Countries with higher levels of financial assistance recovered post-secondary funds more quickly, researchers found, while recovery took the longest in Southern and Western states and in states with higher tuition fees at colleges and universities. their country.

Dramatic fluctuations in state income and rising costs of attendance not only affect access, but can change a student’s choice of majors, prompting students to choose a major with higher earning potential to repay their loan debt than a paying field such as education or social work. lacking but beneficial to the public interest, Delaney said.

When weighing the politically unfavorable consequences of reducing funding for higher education and the politically unfavorable prospect of raising taxes, state leaders are left to seek alternative sources of revenue, the authors say. With these limited resources, some scholars have suggested allocating state lottery revenues towards higher education.

An in-book study by researchers Christopher R. Marsicano of Davidson College, Jenna W. Kramer of the RAND Corporation and Steven Pittenger Gentile of the Tennessee Commission on Higher Education examined 25 years of data on lottery allocations to higher education and their effect on state allocations. Concluding that the effect on volatility is “largely nil”, the group cautioned, however, that lottery allocation and revenue are finite resources that are “not a silver bullet to sustain funding uncertainty.”

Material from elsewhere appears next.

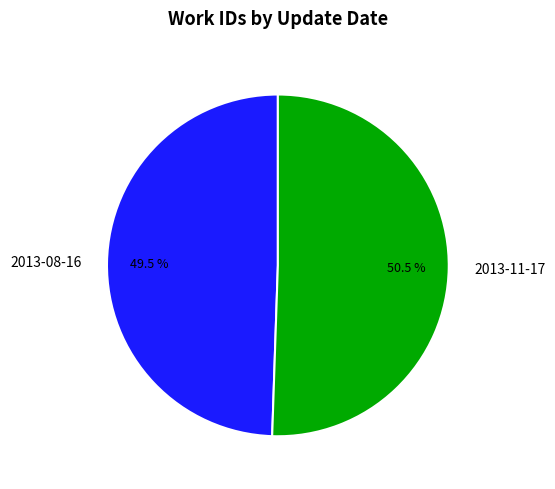

True or false: 2013-11-17 accounts for 58% of the total.

False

Also among the alternative financing mechanisms examined by the scholars in this book are countercyclical sources such as the formation of federal-state partnerships. Other researchers examine whether state financial policies protect higher education funding from uncertainty, investigate whether the gender composition and political affiliation of governors and lawmakers influence allocations and explore potential links between states’ economic performance and their higher education subsidies.

Although the COVID-19 pandemic is waning, the resulting economic chaos has exacerbated volatility and depleted the resources needed to serve vulnerable student populations, increasing the risk of them not completing their degree, Delaney wrote.

“Volatility is likely to remain an enduring issue or ‘nasty problem’ that requires dedicated and creative minds to manage and research,” he said. “But it has the potential to be scaled up through carefully crafted public policies. Emphasizing the stability of funding is important, especially considering the public good that higher education generates.”